SQRTTimeDecayLRWithWarmup

class mlbench_core.lr_scheduler.pytorch.lr.SQRTTimeDecayLRWithWarmup(optimizer, base_lr, warmup_init_lr, warmup_steps)[source]

SQRT learning rate scheduler with Linear warm-up steps

During warmup:

` lrs = torch.linspace(warmup_init_lr, base_lr, warmup_steps) lr = lrs[update_num] `

After warmup:

` lr = base_lr * decay_factor `

where

`decay_factor = sqrt(warmup_steps / current_iteration)`

Parameters
  • optimizer (torch.optim) – The optimizer

  • base_lr (float) – The base LR after warm-up

  • warmup_init_lr (float) – LR at start of training

  • warmup_steps (int) – Number of warm-up steps

tensorflow

manual_stepping

mlbench_core.lr_scheduler.tensorflow.manual_stepping(global_step, boundaries, rates, warmup=False)[source]

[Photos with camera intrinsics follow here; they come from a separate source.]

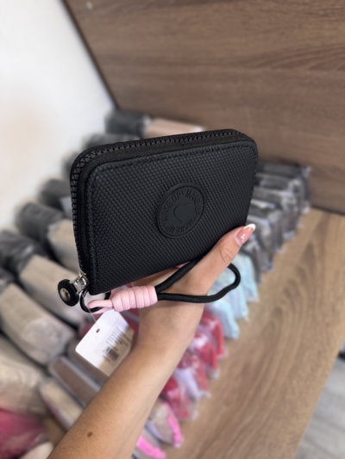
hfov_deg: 56.8
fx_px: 319
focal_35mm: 24
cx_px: 172
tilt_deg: -47.8
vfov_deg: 71.6
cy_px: 230
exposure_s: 1/50
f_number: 1.78
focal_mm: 6.76
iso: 125
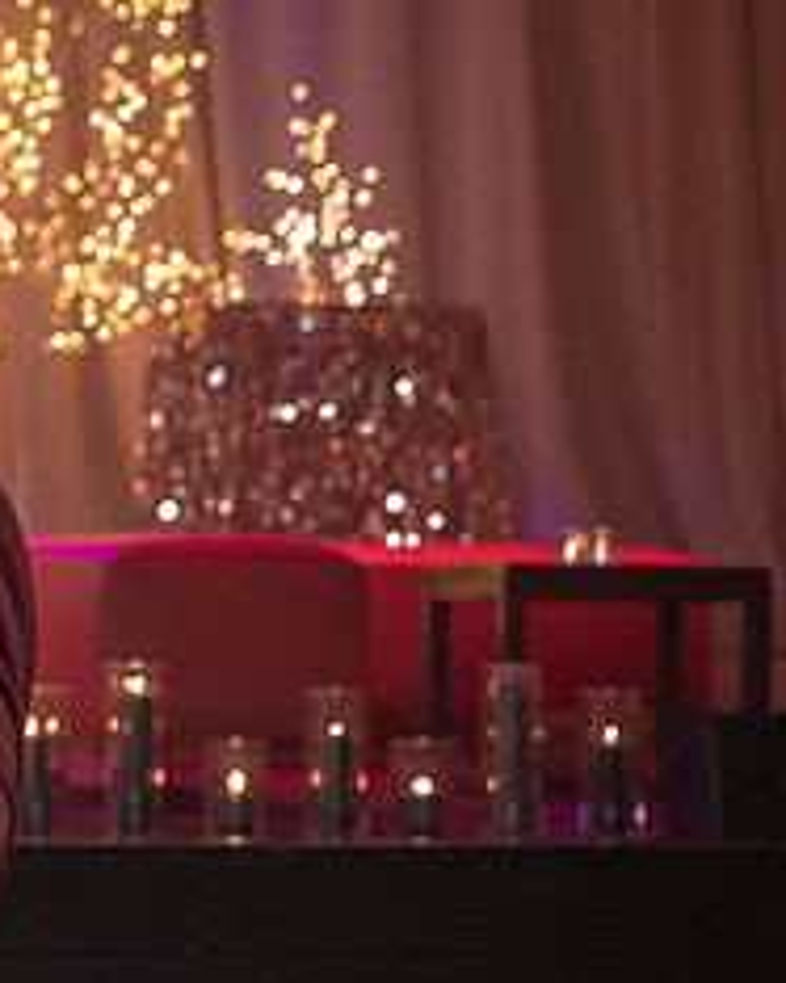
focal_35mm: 167
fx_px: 4859
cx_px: -451
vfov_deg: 11.5
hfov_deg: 9.0
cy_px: 620
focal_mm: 67
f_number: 4
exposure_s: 1/125
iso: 2000
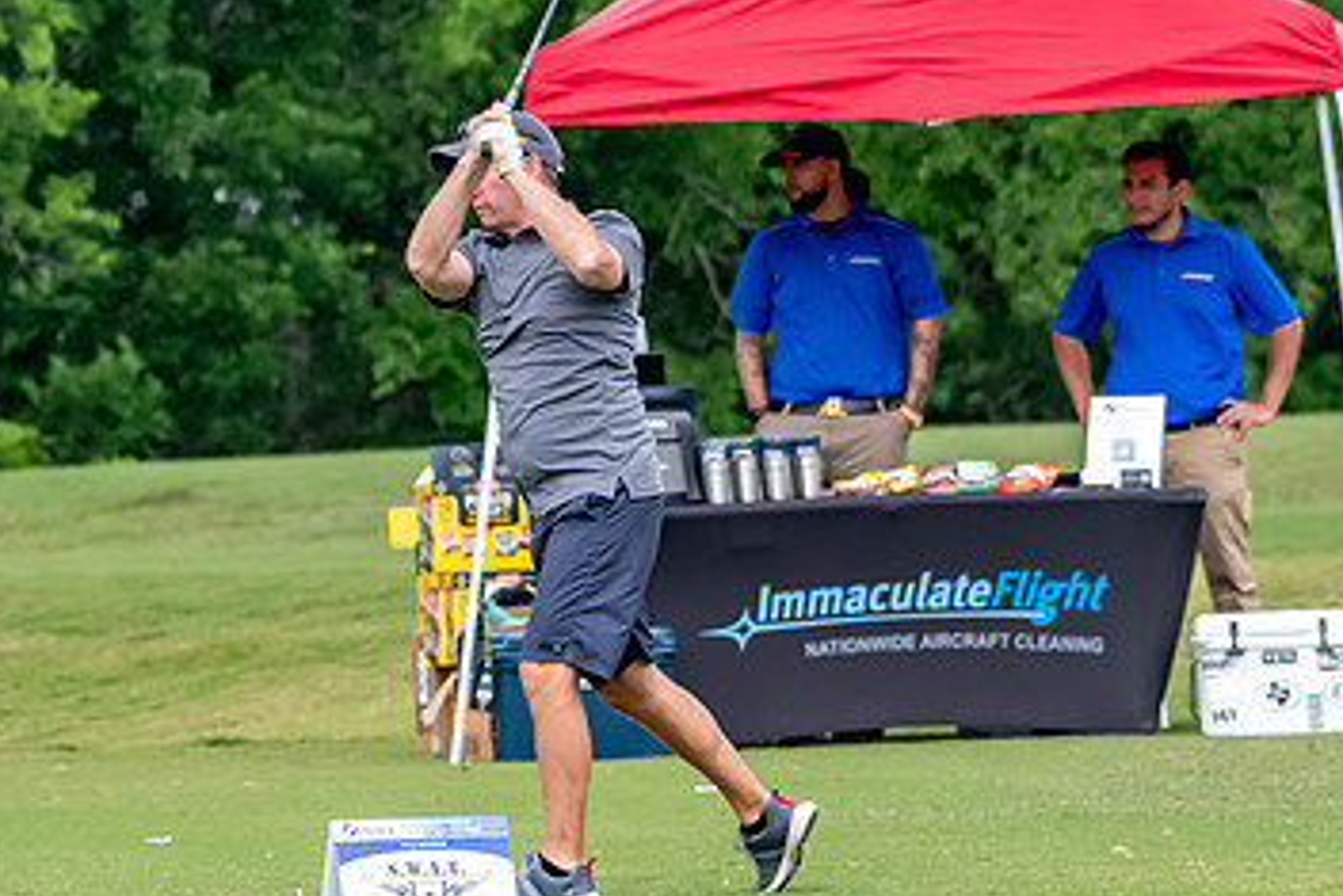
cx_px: 557
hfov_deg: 4.2
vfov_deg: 2.8
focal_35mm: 495
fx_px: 18473
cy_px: 585
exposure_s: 1/2000
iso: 2000
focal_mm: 200
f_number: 5.6
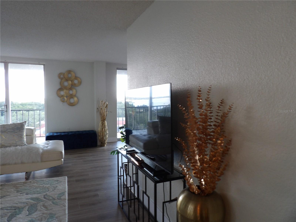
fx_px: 205
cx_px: 148
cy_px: 111
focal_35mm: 24
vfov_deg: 56.8
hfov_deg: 71.6
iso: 112
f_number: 3.2
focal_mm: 4.3
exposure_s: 1/33
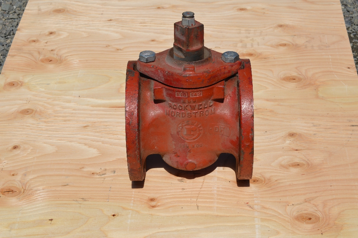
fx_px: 820
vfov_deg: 16.5
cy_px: 119
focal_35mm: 82
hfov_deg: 24.6
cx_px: 179
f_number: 10
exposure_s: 1/400
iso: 100
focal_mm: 55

Manually stepped learning rate schedule.

This function provides fine grained control over learning rates. One must specify a sequence of learning rates as well as a set of integer steps at which the current learning rate must transition to the next. For example, if boundaries = [5, 10] and rates = [.1, .01, .001], then the learning rate returned by this function is .1 for global_step=0,…,4, .01 for global_step=5…9, and .001 for global_step=10 and onward.

Parameters
  • global_step (tf.Tensor) – int64 (scalar) tensor representing global step.

  • boundaries (list) – a list of global steps at which to switch learning

  • rates (list) – a list of (float) learning rates corresponding to intervals between the boundaries. The length of this list must be exactly len(boundaries) + 1.

  • warmup (bool, optional) – Defaults to False. Whether to linearly interpolate learning rate for steps in [0, boundaries[0]].

Raises
  • ValueError – boundaries is a strictly increasing list of positive integers

  • ValueError – len(rates) == len(boundaries) + 1

  • ValueError – boundaries[0] != 0

Returns

a (scalar) float tensor representing learning rate

Return type

tf.Tensor

References

GDollarG+17

Priya Goyal, Piotr Dollár, Ross Girshick, Pieter Noordhuis, Lukasz Wesolowski, Aapo Kyrola, Andrew Tulloch, Yangqing Jia, and Kaiming He. Accurate, large minibatch sgd: training imagenet in 1 hour. arXiv preprint arXiv:1706.02677, 2017.